As my therapist’s caring and skillful hands worked to realign what the tree limb had disturbed, traumatic memories from my childhood came flooding back with surprising emotional intensity.  My strong reaction recalled my reading of Dr. Bessel A. van der Kolk’s book, “The Body Keeps the Score” and his words regarding abuse, “The body needs to learn the danger has passed and to live in the reality of the present.”  The mystery deepens for me on the body/mind connection and the many layers of slow healing needed from past abuse.  I also became aware there are real steps to successful forgiveness of the other that cannot be passed over lightly.

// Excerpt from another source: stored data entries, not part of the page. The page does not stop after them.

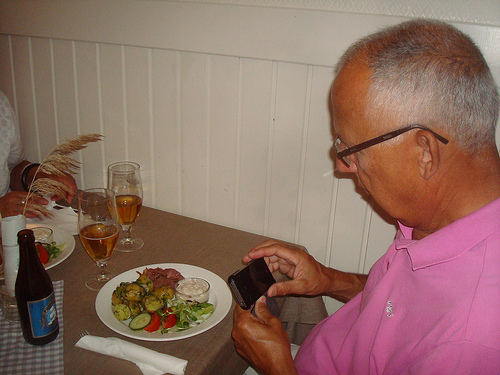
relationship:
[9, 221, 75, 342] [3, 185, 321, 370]
bottle on table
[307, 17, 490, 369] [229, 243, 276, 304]
man holding digital camera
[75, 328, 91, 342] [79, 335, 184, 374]
utensils inside napkin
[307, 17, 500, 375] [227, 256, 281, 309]
man looking cell phone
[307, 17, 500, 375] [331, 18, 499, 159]
man has hair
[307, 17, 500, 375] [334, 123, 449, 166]
man wearing glasses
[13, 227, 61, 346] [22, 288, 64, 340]
beer with blue label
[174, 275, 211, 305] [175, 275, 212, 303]
glass bowl in a dressing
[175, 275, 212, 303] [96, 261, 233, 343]
dressing on a plate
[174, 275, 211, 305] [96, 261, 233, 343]
glass bowl on a plate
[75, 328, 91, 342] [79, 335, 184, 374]
utensils rolled in a napkin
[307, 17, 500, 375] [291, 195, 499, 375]
man wearing polo shirt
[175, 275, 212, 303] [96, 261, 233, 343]
dressing on plate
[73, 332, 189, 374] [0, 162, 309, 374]
napkin on table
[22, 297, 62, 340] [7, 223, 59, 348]
blue label on bottle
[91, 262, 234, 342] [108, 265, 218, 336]
white plate with salad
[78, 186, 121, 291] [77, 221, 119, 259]
glass with beer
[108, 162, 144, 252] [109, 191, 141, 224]
glass with beer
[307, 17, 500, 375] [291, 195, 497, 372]
man in polo shirt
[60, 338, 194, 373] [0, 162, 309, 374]
rolled napkin on table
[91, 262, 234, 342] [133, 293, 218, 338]
white plate with salad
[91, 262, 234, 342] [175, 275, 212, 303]
white plate with dressing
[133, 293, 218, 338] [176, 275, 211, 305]
salad in glass bowl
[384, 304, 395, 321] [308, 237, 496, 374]
logo on shirt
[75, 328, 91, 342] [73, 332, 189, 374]
utensils wrapped in napkin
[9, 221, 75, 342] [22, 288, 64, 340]
bottle has blue label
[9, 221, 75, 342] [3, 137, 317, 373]
bottle on table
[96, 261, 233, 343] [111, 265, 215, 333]
plate of food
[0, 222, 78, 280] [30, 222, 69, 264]
plate of food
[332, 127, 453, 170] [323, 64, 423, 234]
glasses on man's face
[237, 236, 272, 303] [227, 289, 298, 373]
cell phone in hand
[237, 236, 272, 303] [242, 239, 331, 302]
cell phone in hand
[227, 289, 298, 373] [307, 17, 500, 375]
hand of man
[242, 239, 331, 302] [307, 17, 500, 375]
hand of man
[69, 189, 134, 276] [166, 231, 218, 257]
glasses on table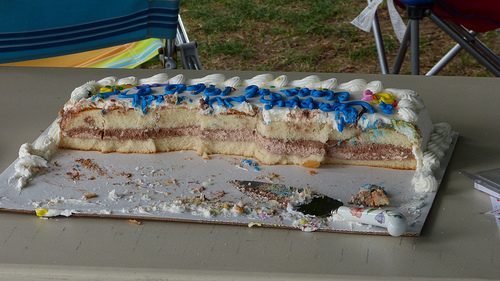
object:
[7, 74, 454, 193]
cake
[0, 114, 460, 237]
sheet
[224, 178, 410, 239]
cake cutter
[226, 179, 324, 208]
frosting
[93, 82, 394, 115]
words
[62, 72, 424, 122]
frosting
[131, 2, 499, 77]
grass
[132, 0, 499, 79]
ground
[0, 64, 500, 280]
table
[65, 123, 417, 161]
filling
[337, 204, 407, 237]
handle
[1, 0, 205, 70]
picnic chair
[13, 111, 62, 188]
frosting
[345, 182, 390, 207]
crumb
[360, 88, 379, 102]
icing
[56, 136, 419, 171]
layer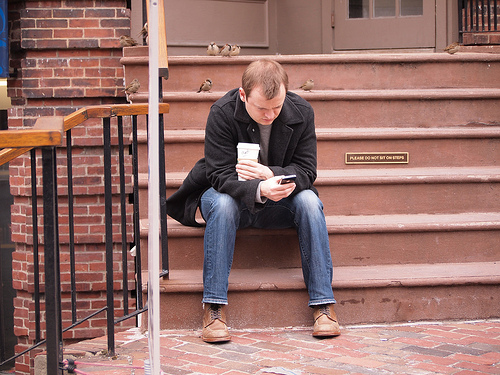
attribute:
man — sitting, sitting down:
[166, 59, 344, 343]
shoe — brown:
[201, 301, 229, 342]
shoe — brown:
[312, 303, 337, 336]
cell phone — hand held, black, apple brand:
[278, 174, 297, 190]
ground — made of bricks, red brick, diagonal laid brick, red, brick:
[33, 321, 498, 374]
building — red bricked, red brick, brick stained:
[2, 3, 498, 374]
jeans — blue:
[198, 186, 339, 307]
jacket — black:
[167, 90, 318, 224]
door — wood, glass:
[325, 1, 445, 54]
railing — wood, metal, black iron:
[1, 98, 157, 374]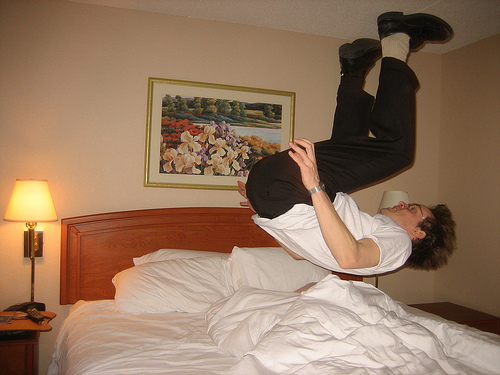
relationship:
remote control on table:
[25, 305, 44, 322] [1, 311, 56, 373]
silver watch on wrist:
[302, 179, 327, 198] [307, 170, 345, 214]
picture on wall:
[147, 71, 302, 195] [18, 54, 434, 286]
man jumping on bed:
[241, 8, 462, 275] [51, 289, 499, 374]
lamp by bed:
[7, 145, 84, 333] [38, 194, 433, 358]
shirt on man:
[225, 199, 417, 284] [185, 8, 485, 306]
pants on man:
[240, 57, 422, 214] [241, 8, 462, 275]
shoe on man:
[374, 7, 456, 54] [241, 8, 462, 275]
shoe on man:
[335, 36, 382, 78] [241, 8, 462, 275]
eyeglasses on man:
[392, 195, 434, 225] [294, 155, 486, 261]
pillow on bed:
[108, 258, 235, 318] [68, 182, 441, 370]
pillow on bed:
[108, 258, 229, 318] [100, 207, 441, 369]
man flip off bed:
[241, 8, 462, 275] [46, 250, 498, 374]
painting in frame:
[158, 90, 284, 183] [123, 62, 305, 204]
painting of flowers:
[158, 93, 284, 182] [177, 138, 272, 162]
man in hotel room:
[241, 8, 462, 275] [16, 18, 451, 373]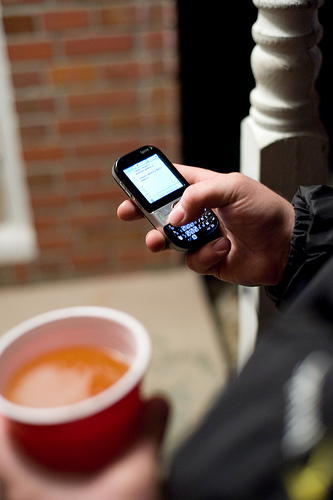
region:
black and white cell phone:
[115, 136, 228, 244]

I reviewed some of Robert Enright’s writing on the process of forgiveness, particularly his caution that we not forgive prematurely before we gain real insight into how much the past injury has affected our life.  Enright states, “A fundamental step in coming to offer forgiveness to an offender is clarifying the nature of the offense and how it has compromised one’s life.”  I guess my body has recently reminded me of that.   

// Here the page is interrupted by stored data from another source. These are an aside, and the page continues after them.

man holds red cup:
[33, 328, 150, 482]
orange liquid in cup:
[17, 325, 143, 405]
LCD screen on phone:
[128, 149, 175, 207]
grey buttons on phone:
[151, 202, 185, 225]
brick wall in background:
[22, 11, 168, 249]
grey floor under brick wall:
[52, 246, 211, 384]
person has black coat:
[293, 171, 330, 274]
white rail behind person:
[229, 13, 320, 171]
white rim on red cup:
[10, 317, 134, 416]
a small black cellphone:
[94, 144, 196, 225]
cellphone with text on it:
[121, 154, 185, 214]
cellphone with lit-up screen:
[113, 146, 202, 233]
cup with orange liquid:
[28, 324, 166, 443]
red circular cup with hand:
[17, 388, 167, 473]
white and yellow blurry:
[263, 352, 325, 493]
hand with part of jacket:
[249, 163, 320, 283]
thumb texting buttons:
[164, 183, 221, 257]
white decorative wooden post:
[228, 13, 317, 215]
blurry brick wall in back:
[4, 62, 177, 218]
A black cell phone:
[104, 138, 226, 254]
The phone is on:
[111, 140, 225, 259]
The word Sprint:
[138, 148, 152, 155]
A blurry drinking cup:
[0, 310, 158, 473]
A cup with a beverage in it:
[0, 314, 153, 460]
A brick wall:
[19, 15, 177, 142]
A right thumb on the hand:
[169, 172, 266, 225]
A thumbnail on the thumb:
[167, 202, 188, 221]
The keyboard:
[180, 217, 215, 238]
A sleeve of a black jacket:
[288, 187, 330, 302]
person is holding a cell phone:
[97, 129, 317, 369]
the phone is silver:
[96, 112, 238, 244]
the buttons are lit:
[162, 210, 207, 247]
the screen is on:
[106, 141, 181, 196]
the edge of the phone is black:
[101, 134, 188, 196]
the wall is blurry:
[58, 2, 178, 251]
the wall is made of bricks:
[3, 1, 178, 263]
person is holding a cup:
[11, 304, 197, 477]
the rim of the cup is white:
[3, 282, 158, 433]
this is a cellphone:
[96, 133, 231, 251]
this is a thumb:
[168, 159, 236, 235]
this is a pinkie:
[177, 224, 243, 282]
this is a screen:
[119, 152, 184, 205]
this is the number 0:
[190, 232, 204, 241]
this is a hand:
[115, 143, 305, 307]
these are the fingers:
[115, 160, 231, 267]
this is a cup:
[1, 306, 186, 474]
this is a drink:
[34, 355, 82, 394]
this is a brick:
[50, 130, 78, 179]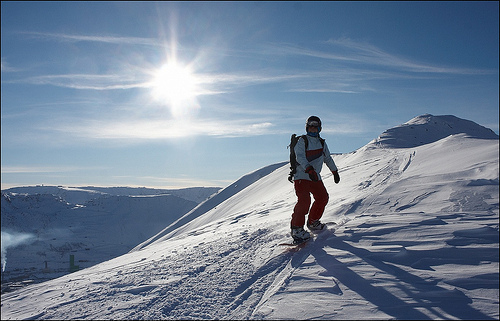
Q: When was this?
A: Daytime.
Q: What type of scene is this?
A: Outdoor scene.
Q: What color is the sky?
A: Blue.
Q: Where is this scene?
A: Mountain.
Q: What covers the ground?
A: Snow.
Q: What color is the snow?
A: White.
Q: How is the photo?
A: Clear.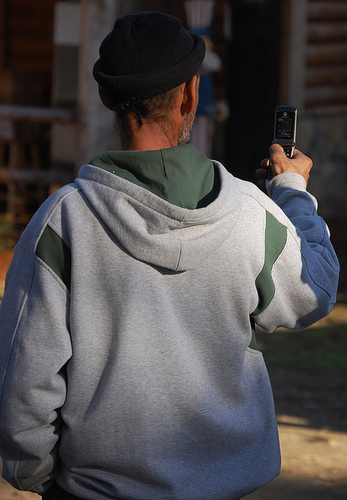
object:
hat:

Coming in contact with those strong emotions still hiding in my body was a real surprise. I am grateful for their revelation along with the knowledge that healing from abuse is slow work, and the fundamental steps to real forgiveness cannot be passed over lightly.  It also left me knowing how open and non-judgmental I need to be toward others on their own healing journeys and forgiveness.


What if the universe could be gentler in telling us what we need to know?  Would we still learn?             

Thursday, May 18, 2017

Invitation to Reflect

The Mystery within...
Three additional works have been added to the Comfort Messages section of my blog for your enjoyment and reflection.  They are Rumi’s “Guest House” found under Accepting What Is; Reverend Safire Rose’s “She Let Go” found under Letting Go; and Sister Simone Campbell’s “Ode to an Unmade Bed" found under Priorities. 

Rumi’s “Guest House” helps me look for the gift in whatever life presents; Reverend Safire Rose’s “She Let Go” shows me the simple power in releasing past hurts; and Sister Simone Campbell’s “Ode to an Unmade Bed” touches my heart through understanding what is really important.  Each of these authors helps me be more real in the real world.


Wishing you acceptance for what is, the simple power in letting go of past hurts, and a comforted and grateful heart.